[Dataset entries]

= = = = =

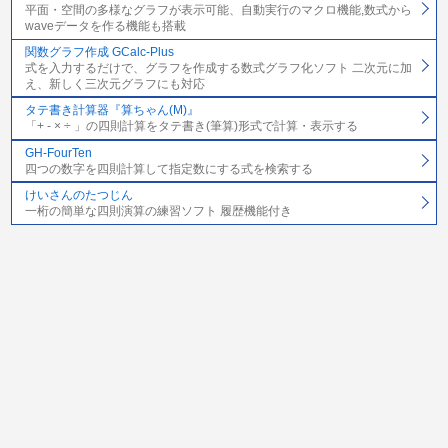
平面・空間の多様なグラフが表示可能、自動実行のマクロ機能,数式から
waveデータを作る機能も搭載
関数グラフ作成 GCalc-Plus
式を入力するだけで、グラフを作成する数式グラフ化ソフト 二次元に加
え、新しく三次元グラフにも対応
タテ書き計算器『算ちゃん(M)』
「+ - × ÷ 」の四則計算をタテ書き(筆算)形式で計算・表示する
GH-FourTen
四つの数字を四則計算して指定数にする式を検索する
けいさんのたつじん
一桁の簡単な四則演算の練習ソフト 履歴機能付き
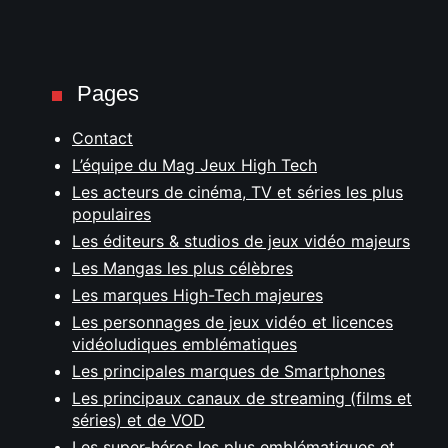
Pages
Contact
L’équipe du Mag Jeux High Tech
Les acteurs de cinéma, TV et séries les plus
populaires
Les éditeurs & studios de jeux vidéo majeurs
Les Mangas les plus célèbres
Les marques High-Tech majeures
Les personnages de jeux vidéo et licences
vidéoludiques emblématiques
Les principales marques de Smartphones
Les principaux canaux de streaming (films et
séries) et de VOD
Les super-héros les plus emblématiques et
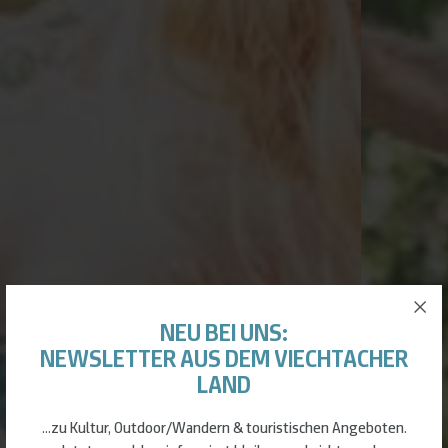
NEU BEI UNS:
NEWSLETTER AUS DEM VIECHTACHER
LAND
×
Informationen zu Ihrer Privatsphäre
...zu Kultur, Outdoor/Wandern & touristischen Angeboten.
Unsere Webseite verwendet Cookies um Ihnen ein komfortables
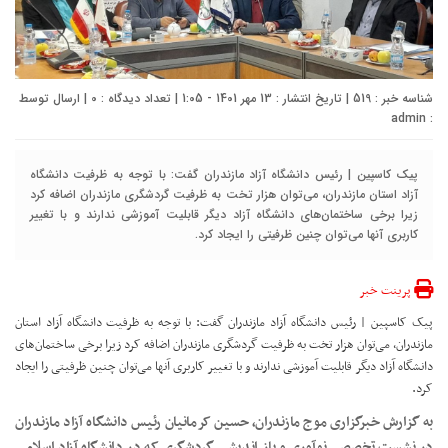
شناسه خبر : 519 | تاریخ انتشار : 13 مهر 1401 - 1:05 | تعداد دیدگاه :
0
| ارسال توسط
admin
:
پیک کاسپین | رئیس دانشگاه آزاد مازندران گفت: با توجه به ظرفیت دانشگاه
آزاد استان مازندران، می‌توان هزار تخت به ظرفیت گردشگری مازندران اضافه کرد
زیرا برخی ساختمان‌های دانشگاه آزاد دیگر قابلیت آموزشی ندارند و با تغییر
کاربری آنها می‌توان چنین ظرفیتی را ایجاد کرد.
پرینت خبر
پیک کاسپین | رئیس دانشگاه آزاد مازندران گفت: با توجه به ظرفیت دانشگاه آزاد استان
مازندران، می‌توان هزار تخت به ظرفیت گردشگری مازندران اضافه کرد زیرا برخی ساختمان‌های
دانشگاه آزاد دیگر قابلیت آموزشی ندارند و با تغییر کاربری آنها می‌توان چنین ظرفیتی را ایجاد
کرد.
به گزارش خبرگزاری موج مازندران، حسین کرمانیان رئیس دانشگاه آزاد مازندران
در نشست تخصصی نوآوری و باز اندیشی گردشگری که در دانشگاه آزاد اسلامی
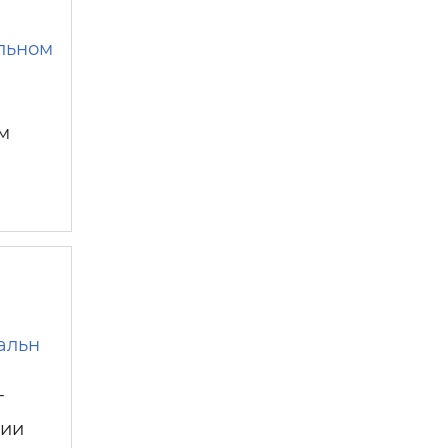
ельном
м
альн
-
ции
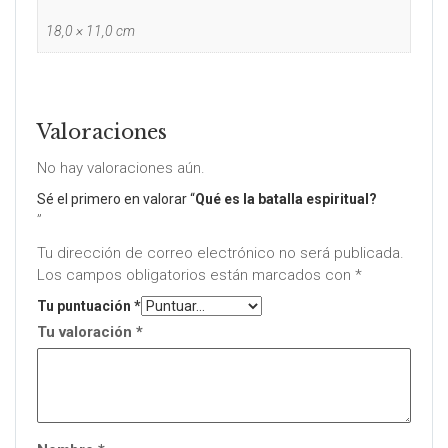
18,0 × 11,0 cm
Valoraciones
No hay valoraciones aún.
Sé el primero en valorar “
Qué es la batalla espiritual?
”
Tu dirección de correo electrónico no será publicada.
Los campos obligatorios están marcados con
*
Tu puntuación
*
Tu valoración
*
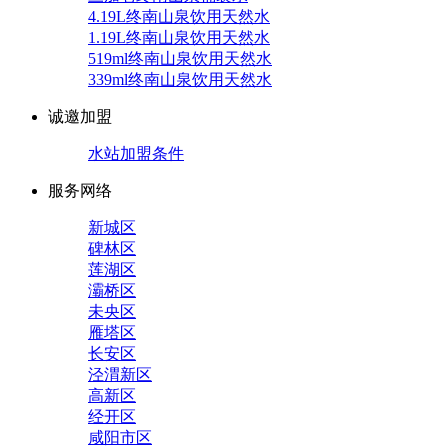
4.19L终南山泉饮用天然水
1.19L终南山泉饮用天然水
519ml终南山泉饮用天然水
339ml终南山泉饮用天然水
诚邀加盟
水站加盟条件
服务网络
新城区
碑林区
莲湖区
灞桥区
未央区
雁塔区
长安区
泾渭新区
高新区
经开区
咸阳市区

= = = = =

What the task requires
Please repeat all of the entries above word for word, but drop any pictures.

Written answer
平面・空間の多様なグラフが表示可能、自動実行のマクロ機能,数式から
waveデータを作る機能も搭載
関数グラフ作成 GCalc-Plus
式を入力するだけで、グラフを作成する数式グラフ化ソフト 二次元に加
え、新しく三次元グラフにも対応
タテ書き計算器『算ちゃん(M)』
「+ - × ÷ 」の四則計算をタテ書き(筆算)形式で計算・表示する
GH-FourTen
四つの数字を四則計算して指定数にする式を検索する
けいさんのたつじん
一桁の簡単な四則演算の練習ソフト 履歴機能付き
Pages
Contact
L’équipe du Mag Jeux High Tech
Les acteurs de cinéma, TV et séries les plus
populaires
Les éditeurs & studios de jeux vidéo majeurs
Les Mangas les plus célèbres
Les marques High-Tech majeures
Les personnages de jeux vidéo et licences
vidéoludiques emblématiques
Les principales marques de Smartphones
Les principaux canaux de streaming (films et
séries) et de VOD
Les super-héros les plus emblématiques et
NEU BEI UNS:
NEWSLETTER AUS DEM VIECHTACHER
LAND
×
Informationen zu Ihrer Privatsphäre
...zu Kultur, Outdoor/Wandern & touristischen Angeboten.
Unsere Webseite verwendet Cookies um Ihnen ein komfortables
شناسه خبر : 519 | تاریخ انتشار : 13 مهر 1401 - 1:05 | تعداد دیدگاه :
0
| ارسال توسط
admin
:
پیک کاسپین | رئیس دانشگاه آزاد مازندران گفت: با توجه به ظرفیت دانشگاه
آزاد استان مازندران، می‌توان هزار تخت به ظرفیت گردشگری مازندران اضافه کرد
زیرا برخی ساختمان‌های دانشگاه آزاد دیگر قابلیت آموزشی ندارند و با تغییر
کاربری آنها می‌توان چنین ظرفیتی را ایجاد کرد.
پرینت خبر
پیک کاسپین | رئیس دانشگاه آزاد مازندران گفت: با توجه به ظرفیت دانشگاه آزاد استان
مازندران، می‌توان هزار تخت به ظرفیت گردشگری مازندران اضافه کرد زیرا برخی ساختمان‌های
دانشگاه آزاد دیگر قابلیت آموزشی ندارند و با تغییر کاربری آنها می‌توان چنین ظرفیتی را ایجاد
کرد.
به گزارش خبرگزاری موج مازندران، حسین کرمانیان رئیس دانشگاه آزاد مازندران
در نشست تخصصی نوآوری و باز اندیشی گردشگری که در دانشگاه آزاد اسلامی
ельном
м
альн
-
ции
18,0 × 11,0 cm
Valoraciones
No hay valoraciones aún.
Sé el primero en valorar “
Qué es la batalla espiritual?
”
Tu dirección de correo electrónico no será publicada.
Los campos obligatorios están marcados con
*
Tu puntuación
*
Tu valoración
*
4.19L终南山泉饮用天然水
1.19L终南山泉饮用天然水
519ml终南山泉饮用天然水
339ml终南山泉饮用天然水
诚邀加盟
水站加盟条件
服务网络
新城区
碑林区
莲湖区
灞桥区
未央区
雁塔区
长安区
泾渭新区
高新区
经开区
咸阳市区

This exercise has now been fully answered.